September 29, 2011 by Canadian Underwriter
Insurers need to consider potential indemnity and not just costs in deciding whether to pursue subrogation claims, according to panelists at the National Insurance Conference of Canada (NICC).
Subrogation is a term used when an insurer tries to recover costs it paid for a claim from a party it deemed to be at least partially responsible for paying some or all of that loss.
At times, insurers will look at how much it will cost to carry out litigation against the party deemed responsible and walk away, figuring the effort is not justified by the costs.
“A lot of companies will only look at [subrogation] as a cost,” said Joseph Turcotte, vice president and operations claims manager for FM Global’s Toronto operations. [Turcotte said that he was expressing his own personal views and not necessarily the position of FM Global.] “What’s the cost of the recovery?

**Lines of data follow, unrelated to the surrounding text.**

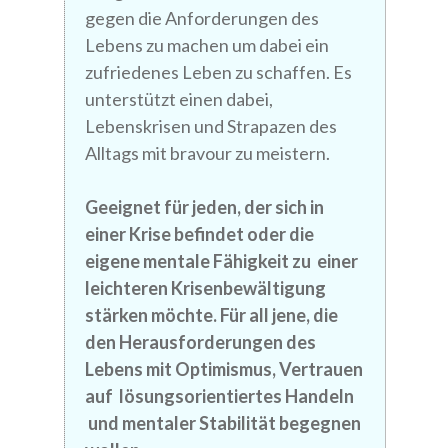
gegen die Anforderungen des
Lebens zu machen um dabei ein
zufriedenes Leben zu schaffen. Es
unterstützt einen dabei,
Lebenskrisen und Strapazen des
Alltags mit bravour zu meistern.
Geeignet für jeden, der sich in
einer Krise befindet oder die
eigene mentale Fähigkeit zu einer
leichteren Krisenbewältigung
stärken möchte. Für all jene, die
den Herausforderungen des
Lebens mit Optimismus, Vertrauen
auf lösungsorientiertes Handeln
und mentaler Stabilität begegnen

How will we manage the costs?’
“They’re not really looking at our measuring the indemnity side. ‘How much money are we going to get back? How often do we get it back?'”
NICC panel moderator Chris Giffin, president of Giffin Koerth Smart Forensics, observed that in declining to engage in subrogation, insurers might potentially be leaving “hundreds of millions” of dollars on the table. He is referring to money the insurer might have recovered had it pursued a subrogation claim against another party.
Turcotte said the potential indemnity is quantifiable.
“You’re looking at about 60% of our files are subrogation claims,” he said.
Between 60% and 70% of these files offer true potential for recovery, he added. And of those that go forward, Turcotte said, about 70% result in some form of recovery of costs.
“When you do the math on that, it ends up you get about 20% back,” Turcotte said. “That’s potentially 10 to 20 points of your loss dollars that can be recovered through subrogation.”